(Entries excerpted from a collection)
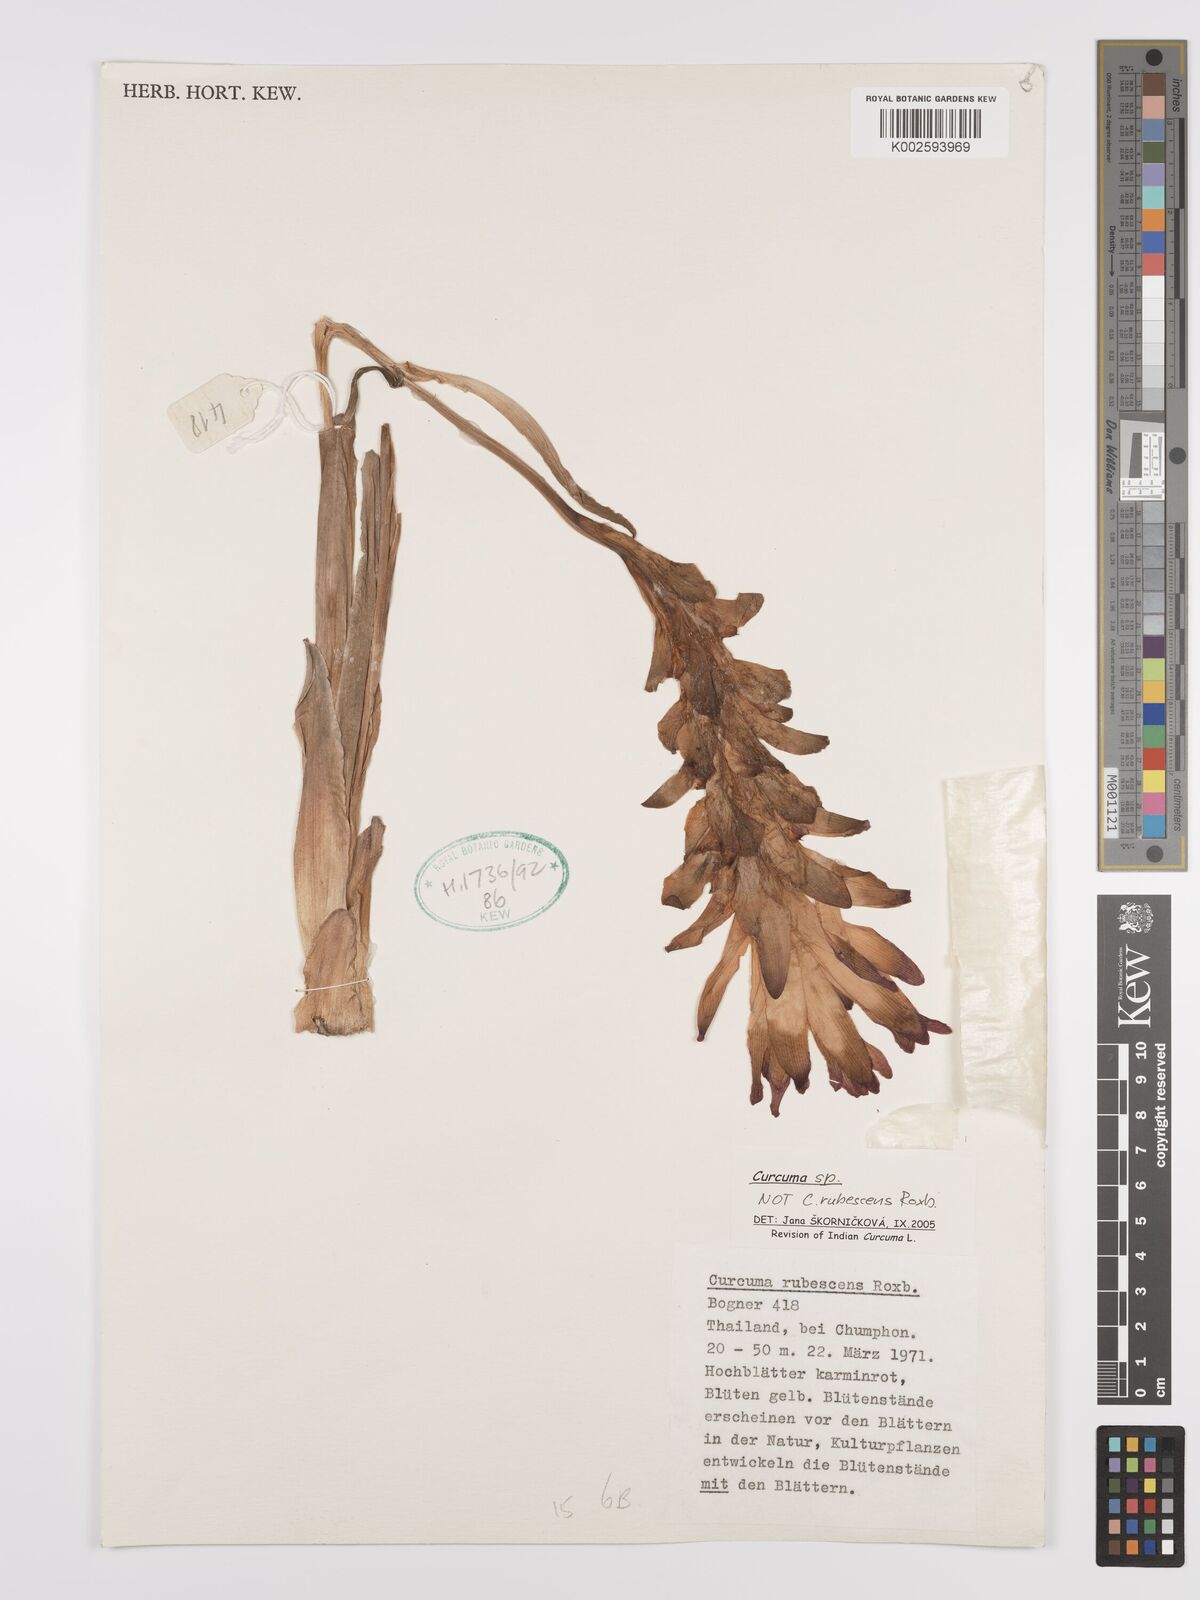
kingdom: Plantae
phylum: Tracheophyta
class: Liliopsida
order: Zingiberales
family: Zingiberaceae
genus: Curcuma
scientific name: Curcuma
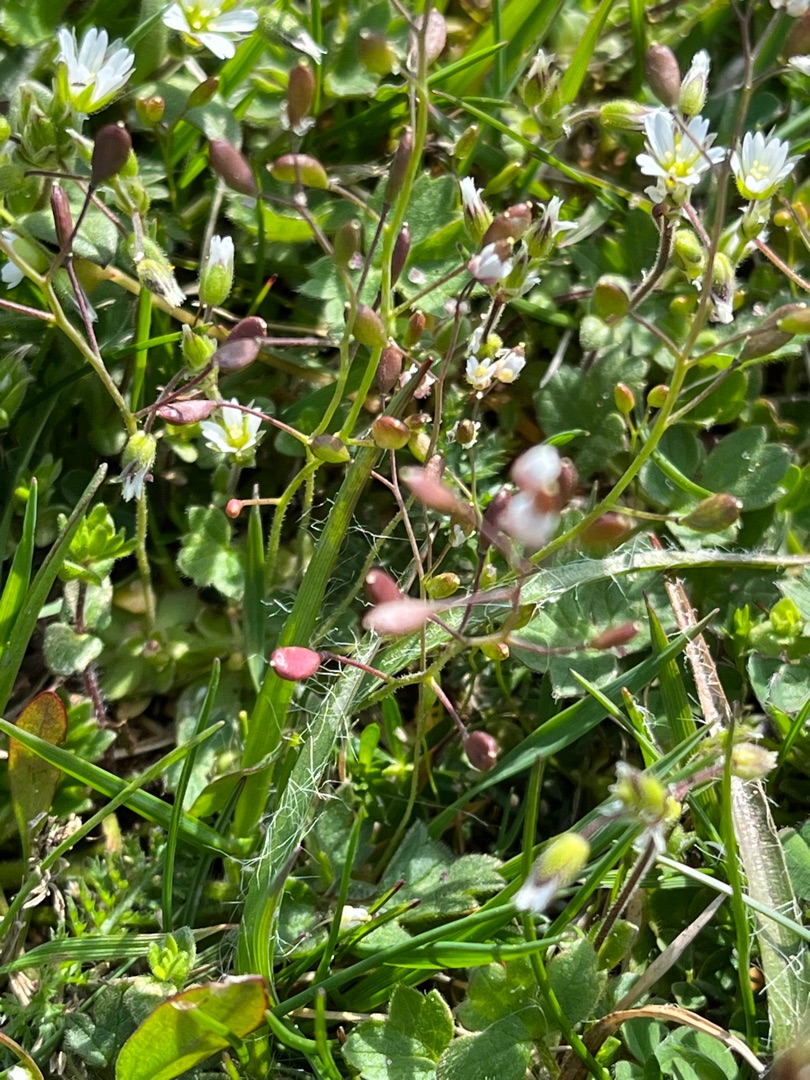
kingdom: Plantae
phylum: Tracheophyta
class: Magnoliopsida
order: Brassicales
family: Brassicaceae
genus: Draba
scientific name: Draba verna
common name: Vår-gæslingeblomst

(Task instructions) Lay out the text lines of all the entries above as a Markdown table with the columns "No." and "Text," numbering each row and skipping blank lines. Leave the pictures out of the table.

(Response to the exercise)
| No. | Text |
|---|---|
| 1 | kingdom: Plantae |
| 2 | phylum: Tracheophyta |
| 3 | class: Liliopsida |
| 4 | order: Zingiberales |
| 5 | family: Zingiberaceae |
| 6 | genus: Curcuma |
| 7 | scientific name: Curcuma |
| 8 | kingdom: Plantae |
| 9 | phylum: Tracheophyta |
| 10 | class: Magnoliopsida |
| 11 | order: Brassicales |
| 12 | family: Brassicaceae |
| 13 | genus: Draba |
| 14 | scientific name: Draba verna |
| 15 | common name: Vår-gæslingeblomst |